Stored items:
>>>
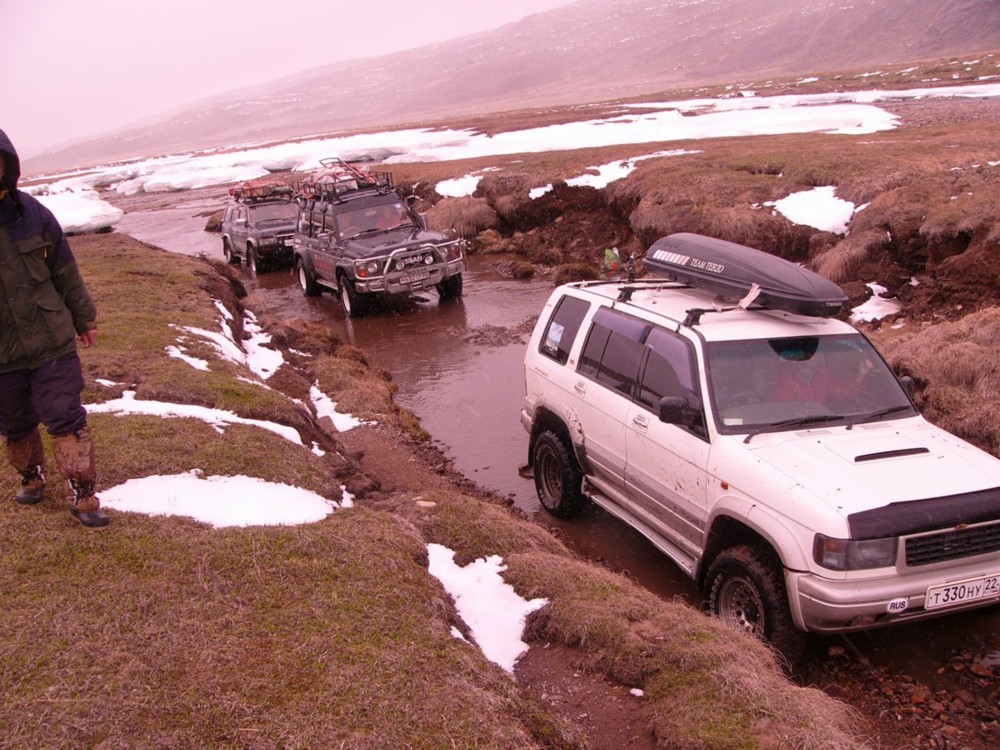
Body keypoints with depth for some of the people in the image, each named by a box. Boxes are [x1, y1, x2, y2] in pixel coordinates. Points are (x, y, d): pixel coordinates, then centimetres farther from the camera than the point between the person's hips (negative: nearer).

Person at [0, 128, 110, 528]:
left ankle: (83, 495, 10)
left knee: (66, 417, 0)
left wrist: (84, 318, 13)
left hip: (51, 341, 0)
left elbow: (65, 271, 7)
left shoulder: (33, 214, -4)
<<<
Set the records down again exactly, with no pictures.

Body keypoints with depth for some of the people in the image, each named by a box. Boxes are [x1, y1, x2, y2] in pixel coordinates. Points are (x, y, d): pixel coordinates, then centimetres farther from the camera than the point between the person's hips (negative: nearer).

Person at [0, 128, 110, 528]:
left ankle: (83, 495, 10)
left knee: (66, 417, 0)
left wrist: (84, 318, 13)
left hip: (51, 341, 0)
left elbow: (65, 271, 7)
left shoulder: (33, 214, -4)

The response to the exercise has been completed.